Hi you CFFI gurus out there !
I am having a hard time to understand why CFFI won't accept the following definition on AllegroCL 8.1 on Mac OS X (10.5.6):
(defctype magick_int64_t :long-long) ;; This goes ok (defctype MagickSizeType magick_int64_t) ;; This goes ok
(defcfun "MagickGetImageSize" MagickSizeType (wand :pointer))
This last definition produces the error
:LONG-LONG fell through a ECASE form. The valid cases were :CHAR, :UNSIGNED-CHAR, :SHORT, :UNSIGNED-SHORT, :INT, :UNSIGNED-INT, :LONG, :UNSIGNED-LONG, :FLOAT, :DOUBLE, :POINTER, and :VOID. [Condition of type EXCL:CASE-FAILURE]
Looking into cffi/src/types.h I find that even on systems where :no- long-long is given an emulation should kick in...

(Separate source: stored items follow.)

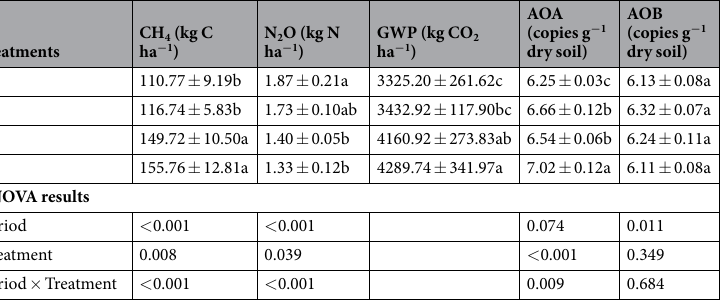
Table 3. Soil CH 4 and N 2 O fluxes, net GWP, abundances of soil ammonia-oxidizers affected by different treatments over the entire experimental period. Data are mean ± SE. Lowercase letter in the same column represents significant differences among experimental treatments at the level of 0.05.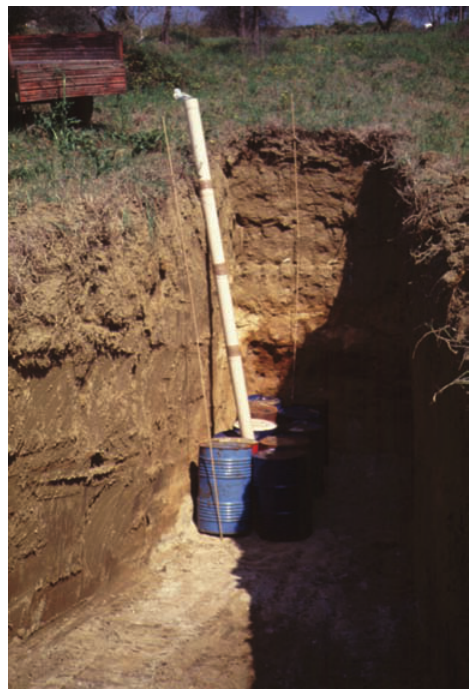
Figure 1. Photograph of the preparation of the steel-drum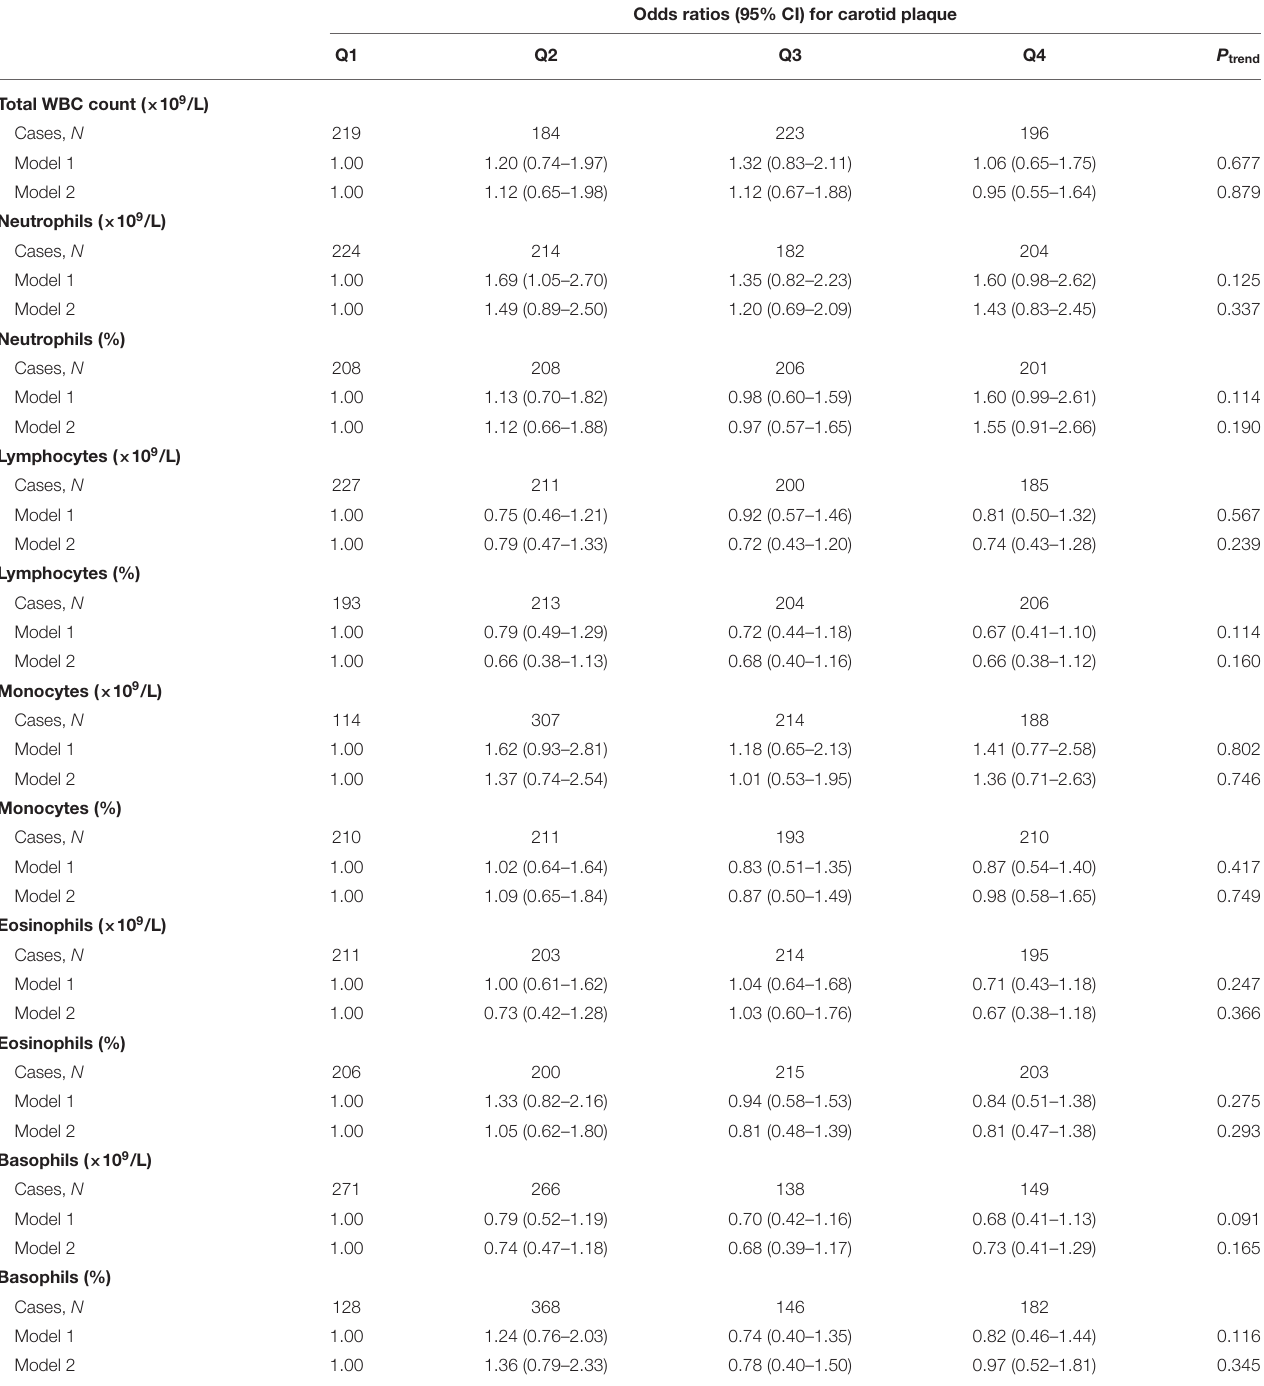
TABLE 3 | Odds ratios and 95% CI for carotid artery plaque by quartiles of total white blood cell (WBC) and differential WBC counts for women. Odds ratios (95% CI) for carotid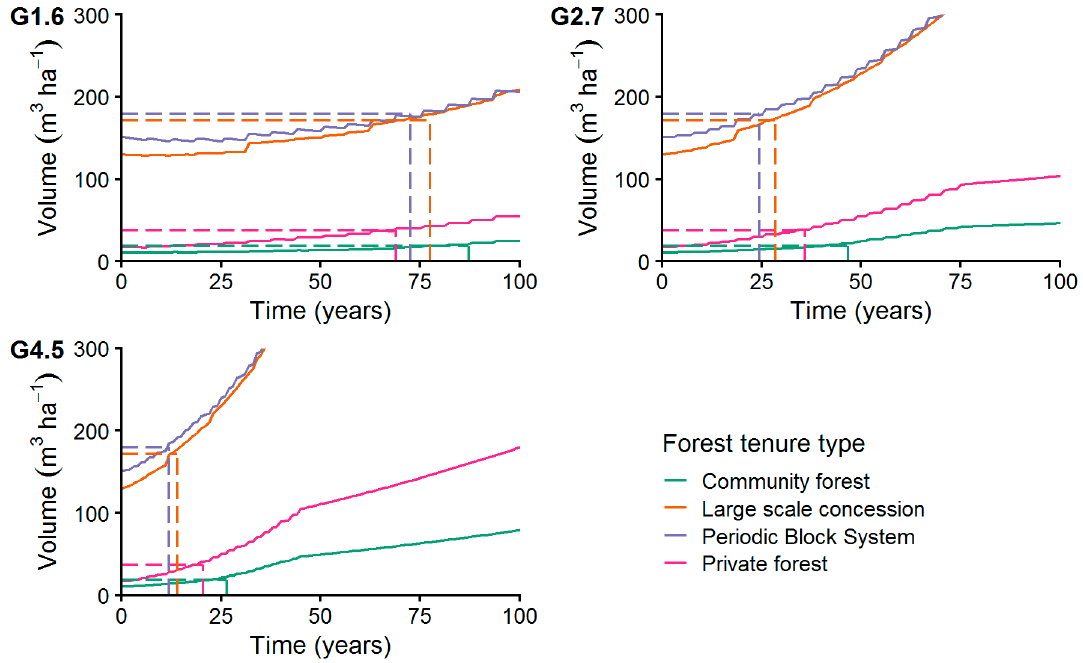
Figure 12. Increment of commercial species volume of trees with DBH ≥ 45 cm applying growth levels G1.6, G2.7, and G4.5 with MR = 1% p.a. The dashed lines connect the initial volume before harvesting with the years needed to achieve it after harvesting (recovery time, see Section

... Any hints/pointers really appreciated ... Thanks!!!
Best,
Frank
-- Frank Goenninger
Cell: +49 175 4321058 E-Mail: frgo@me.com
On Wed, Apr 29, 2009 at 7:18 AM, Frank Goenninger frgo@me.com wrote:
Looking into cffi/src/types.h I find that even on systems where :no- long-long is given an emulation should kick in...
Allegro does not support :LONG-LONG. We are able to implement that ourselves for MEM-REF, DEFCSTRUCT and a few other places but not for DEFCFUN or FOREIGN-FUNCALL.
If you wish to use :LONG-LONG on Allegro, you have a couple of alternatives.
(0) poke Franz to implement it.
(1) use CFFI-GROVEL.
(2) use Lyam Healy's FSVB which leverages libffi. http://repo.or.cz/w/fsbv.git
HTH.
On Wed, 2009-04-29 at 15:14 +0100, Luís Oliveira wrote:
On Wed, Apr 29, 2009 at 7:18 AM, Frank Goenninger frgo@me.com wrote:
Looking into cffi/src/types.h I find that even on systems where :no- long-long is given an emulation should kick in...
Allegro does not support :LONG-LONG. We are able to implement that ourselves for MEM-REF, DEFCSTRUCT and a few other places but not for DEFCFUN or FOREIGN-FUNCALL.
If you wish to use :LONG-LONG on Allegro, you have a couple of alternatives.
(0) poke Franz to implement it.
(1) use CFFI-GROVEL.
(2) use Lyam Healy's FSVB which leverages libffi. http://repo.or.cz/w/fsbv.git
I strongly suggest no. 0, which on the long run is best for all.